* Written exercise *
Rewrite all of the items below, changing each occurrence of "collectors" to "collected by" and leaving everything else the same.
#### Recorded data
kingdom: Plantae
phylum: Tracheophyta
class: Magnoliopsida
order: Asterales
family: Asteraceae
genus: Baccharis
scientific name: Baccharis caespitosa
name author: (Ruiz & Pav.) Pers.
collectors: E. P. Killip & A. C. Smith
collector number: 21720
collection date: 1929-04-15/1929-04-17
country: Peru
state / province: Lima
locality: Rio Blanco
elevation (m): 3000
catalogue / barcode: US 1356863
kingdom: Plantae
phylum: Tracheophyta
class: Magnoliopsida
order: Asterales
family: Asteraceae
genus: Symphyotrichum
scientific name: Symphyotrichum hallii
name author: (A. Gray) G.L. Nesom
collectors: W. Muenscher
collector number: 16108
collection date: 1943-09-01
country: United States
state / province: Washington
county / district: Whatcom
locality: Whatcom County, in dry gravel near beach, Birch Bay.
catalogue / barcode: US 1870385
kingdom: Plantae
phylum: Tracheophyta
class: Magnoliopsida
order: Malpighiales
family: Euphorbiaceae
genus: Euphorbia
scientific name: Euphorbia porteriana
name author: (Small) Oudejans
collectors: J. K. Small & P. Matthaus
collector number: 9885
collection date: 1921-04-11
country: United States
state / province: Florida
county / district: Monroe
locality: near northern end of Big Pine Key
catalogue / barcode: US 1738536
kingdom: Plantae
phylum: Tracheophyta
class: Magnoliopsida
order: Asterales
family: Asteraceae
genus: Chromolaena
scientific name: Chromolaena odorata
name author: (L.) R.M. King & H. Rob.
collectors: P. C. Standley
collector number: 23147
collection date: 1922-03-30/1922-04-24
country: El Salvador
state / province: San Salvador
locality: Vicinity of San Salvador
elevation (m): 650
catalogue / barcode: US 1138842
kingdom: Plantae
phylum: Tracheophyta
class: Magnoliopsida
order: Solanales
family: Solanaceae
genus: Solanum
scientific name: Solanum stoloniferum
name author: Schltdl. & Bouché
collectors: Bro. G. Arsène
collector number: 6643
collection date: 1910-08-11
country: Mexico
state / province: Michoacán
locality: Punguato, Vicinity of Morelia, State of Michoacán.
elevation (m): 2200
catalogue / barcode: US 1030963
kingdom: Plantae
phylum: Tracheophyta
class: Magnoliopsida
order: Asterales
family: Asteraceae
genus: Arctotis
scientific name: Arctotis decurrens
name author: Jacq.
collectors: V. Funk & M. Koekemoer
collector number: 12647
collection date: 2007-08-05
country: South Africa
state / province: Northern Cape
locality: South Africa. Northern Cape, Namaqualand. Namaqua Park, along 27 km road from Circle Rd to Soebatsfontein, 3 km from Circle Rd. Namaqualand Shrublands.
########
* Response *
kingdom: Plantae
phylum: Tracheophyta
class: Magnoliopsida
order: Asterales
family: Asteraceae
genus: Baccharis
scientific name: Baccharis caespitosa
name author: (Ruiz & Pav.) Pers.
collected by: E. P. Killip & A. C. Smith
collector number: 21720
collection date: 1929-04-15/1929-04-17
country: Peru
state / province: Lima
locality: Rio Blanco
elevation (m): 3000
catalogue / barcode: US 1356863
kingdom: Plantae
phylum: Tracheophyta
class: Magnoliopsida
order: Asterales
family: Asteraceae
genus: Symphyotrichum
scientific name: Symphyotrichum hallii
name author: (A. Gray) G.L. Nesom
collected by: W. Muenscher
collector number: 16108
collection date: 1943-09-01
country: United States
state / province: Washington
county / district: Whatcom
locality: Whatcom County, in dry gravel near beach, Birch Bay.
catalogue / barcode: US 1870385
kingdom: Plantae
phylum: Tracheophyta
class: Magnoliopsida
order: Malpighiales
family: Euphorbiaceae
genus: Euphorbia
scientific name: Euphorbia porteriana
name author: (Small) Oudejans
collected by: J. K. Small & P. Matthaus
collector number: 9885
collection date: 1921-04-11
country: United States
state / province: Florida
county / district: Monroe
locality: near northern end of Big Pine Key
catalogue / barcode: US 1738536
kingdom: Plantae
phylum: Tracheophyta
class: Magnoliopsida
order: Asterales
family: Asteraceae
genus: Chromolaena
scientific name: Chromolaena odorata
name author: (L.) R.M. King & H. Rob.
collected by: P. C. Standley
collector number: 23147
collection date: 1922-03-30/1922-04-24
country: El Salvador
state / province: San Salvador
locality: Vicinity of San Salvador
elevation (m): 650
catalogue / barcode: US 1138842
kingdom: Plantae
phylum: Tracheophyta
class: Magnoliopsida
order: Solanales
family: Solanaceae
genus: Solanum
scientific name: Solanum stoloniferum
name author: Schltdl. & Bouché
collected by: Bro. G. Arsène
collector number: 6643
collection date: 1910-08-11
country: Mexico
state / province: Michoacán
locality: Punguato, Vicinity of Morelia, State of Michoacán.
elevation (m): 2200
catalogue / barcode: US 1030963
kingdom: Plantae
phylum: Tracheophyta
class: Magnoliopsida
order: Asterales
family: Asteraceae
genus: Arctotis
scientific name: Arctotis decurrens
name author: Jacq.
collected by: V. Funk & M. Koekemoer
collector number: 12647
collection date: 2007-08-05
country: South Africa
state / province: Northern Cape
locality: South Africa. Northern Cape, Namaqualand. Namaqua Park, along 27 km road from Circle Rd to Soebatsfontein, 3 km from Circle Rd. Namaqualand Shrublands.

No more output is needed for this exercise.